Has numerous tantrums a day, some days I count more than 20 by midday. The day always starts off with a tantrum if I am downstairs with DS2 who wakes before him, and DS1 will appear at the stairgate upstairs screaming "get upstairs now!"
He makes noise constantly, and I really do mean constantly. He is always humming or singing Christmas songs or nursery rhymes really really fast, or he makes strange noises, the only way I can describe them is like a Native American Indian call! He does flap his arms and often will hop on one leg.
He often pushes / hits his baby brother, this started when he was born which I understood to be initial jealousy and I always strive to give him one to one time and make a big show of him having something that's just for big boys. He gets very angry with his brother and screams in his face, snatches off him etc. Obviously I don't leave them alone together, but it makes me very on edge. I've tried sticker reward charts without success.
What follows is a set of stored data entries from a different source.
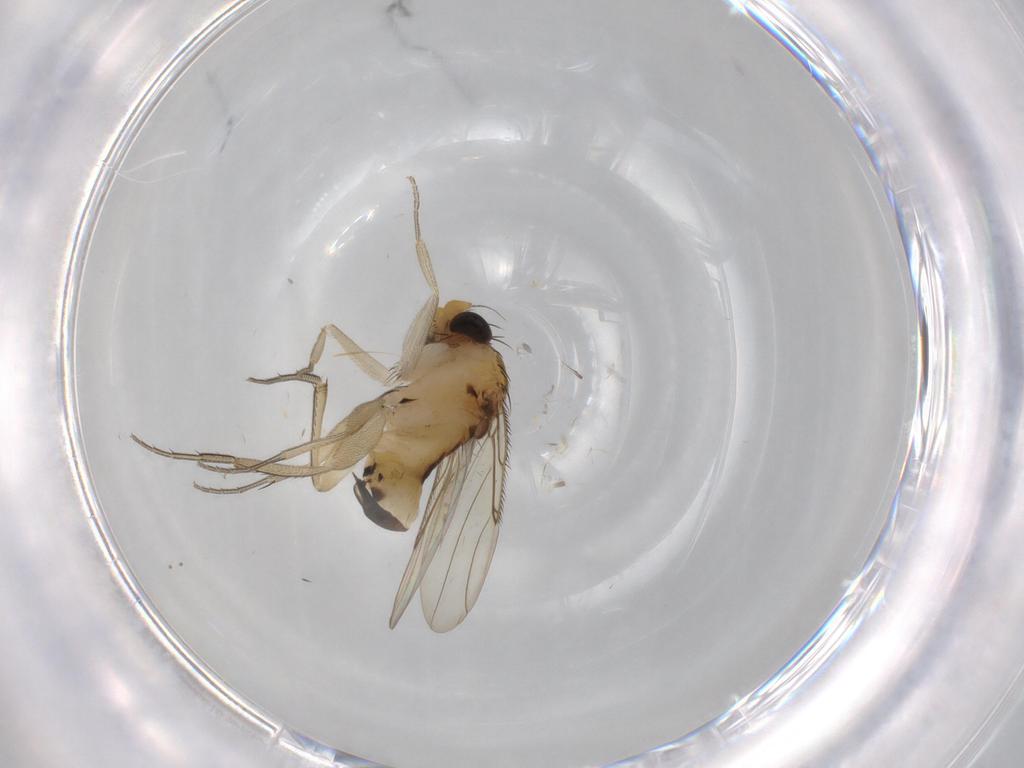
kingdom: Animalia
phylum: Arthropoda
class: Insecta
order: Diptera
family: Phoridae
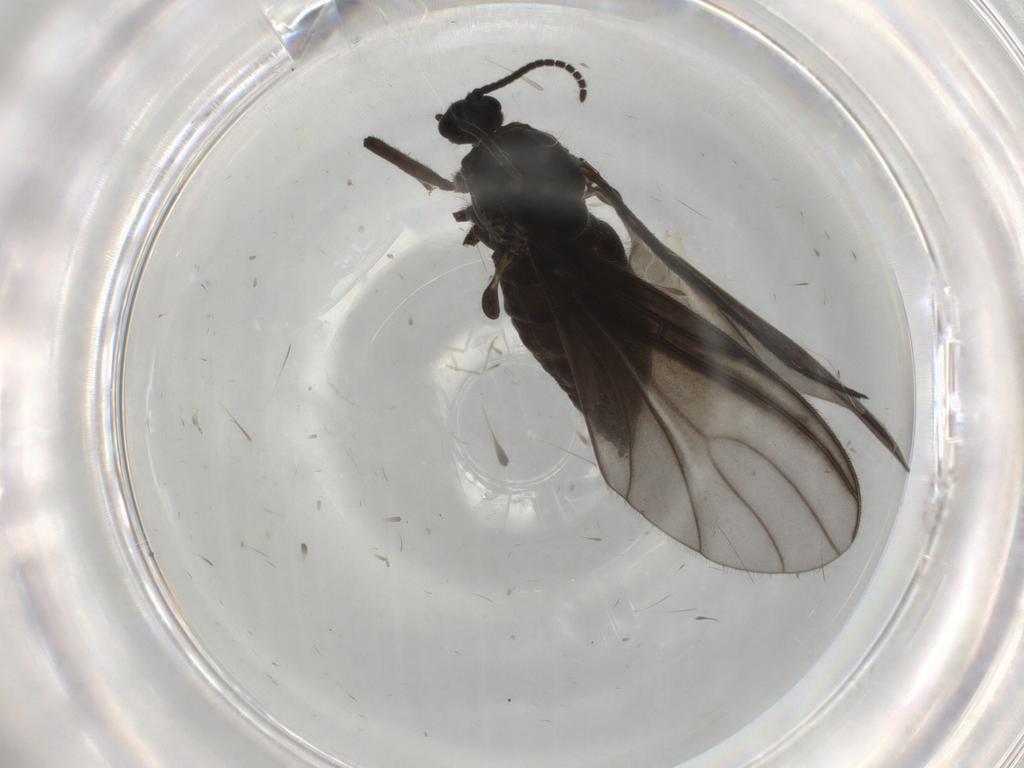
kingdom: Animalia
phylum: Arthropoda
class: Insecta
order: Diptera
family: Sciaridae
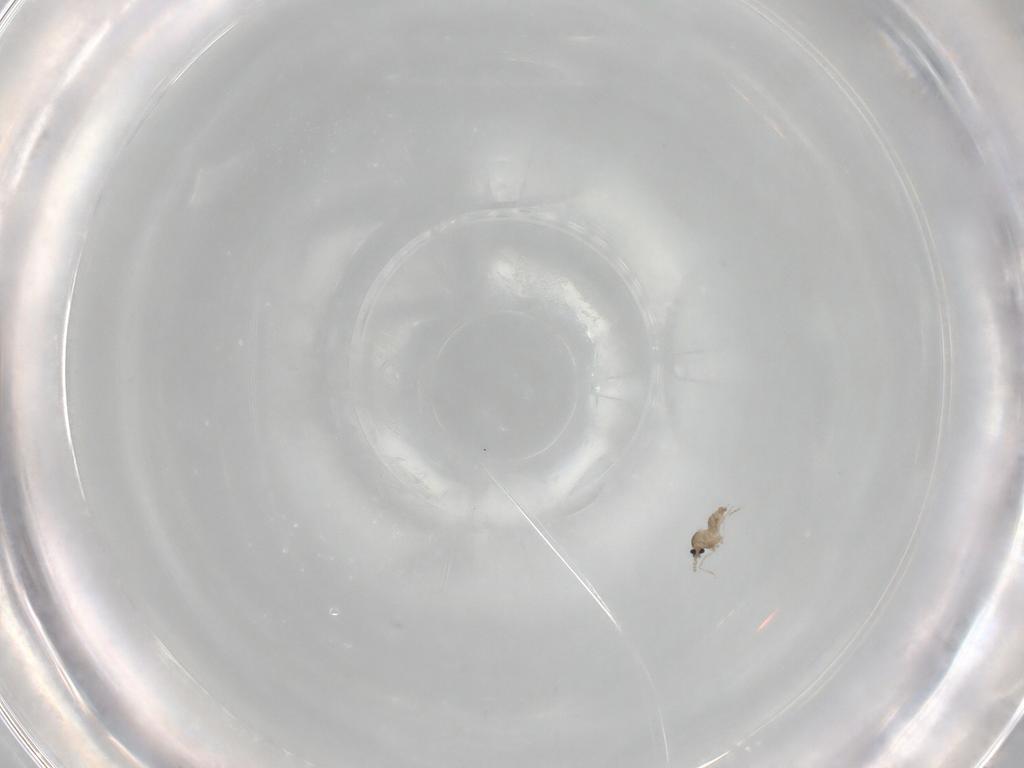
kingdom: Animalia
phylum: Arthropoda
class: Insecta
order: Diptera
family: Cecidomyiidae
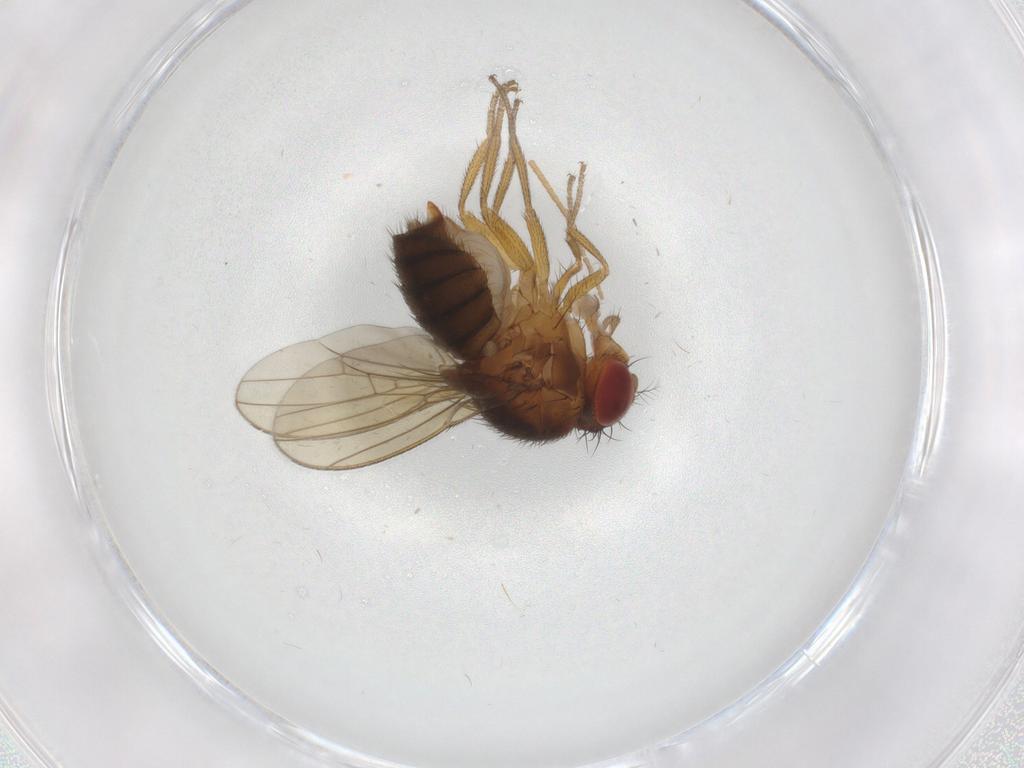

He always wears a woolly hat, will not leave the house without it and screams if I suggest taking it off, it doesn't matter how much I explain it's hot etc. I've had him choose summer hats for me to buy but he will not wear them. It's not a specific hat though, he has three woolly ones but he has to wear one at all times.
Hair cuts / washing / nail cutting are all a huge battle resulting in lots of crying and screaming no matter what approach I've tried. He hates getting any dirt or water on him and will start screaming for a wipe / towel. He is not yet potty trained.
Getting him to sleep is a nightmare and I dread bedtime from the minute I wake up every single day.
He constantly wants me to entertain him and never plays independently. I do resort to screen time more than I'd like but even that doesn't hold his attention too long. I try setting up activities like painting, baking etc but he runs off after about twenty seconds. I find it easier being out with him so do take him to parks, play groups, soft play, the woods etc as much as I can, as I find it hard being at home.
At play groups he's always the one running around the room at story / song time.
Food has always been a battle. Dinners go untouched and he favours anything beige, but even that he hardly touches. I know fussiness at this age can be normal, but he really doesn't eat any meals. I've tried getting him involved with shopping, prepping / cooking food but it doesn't work.
His speech is great and I have no concerns there.
It goes without saying that I love him to bits, I give him lots of affection and tell him every day I love him, but I am so exhausted looking after him and his 1 year old brother (who never sleeps, but that's a whole other thread!) and never getting any respite. He is due to start nursery in September for 15 hours a week so that will help a bit, I hope. He did do some settling in sessions at another nursery but they went awfully and as we were moving house soon I decided to hang fire.
His dad, my husband of 17 years, left me when baby was 9 weeks old, and rarely sees them and is not allowed unsupervised access due to drug use / issues with his moods / mental health. I don't have anyone for support, my mum is retired and lives round the corner, she will occasionally have him for an hour but not both of the boys which I don't blame her for. She gets very stressed as he jumps everywhere etc and she doesn't want to take him to a park or anything because he runs off and she can't keep up. I just feel so tired and drained,
I'm just wondering if anyone has been in a similar position and has managed to find any coping mechanisms, and light at the end of the tunnel, really.
Thanks for reading and sorry it's so long.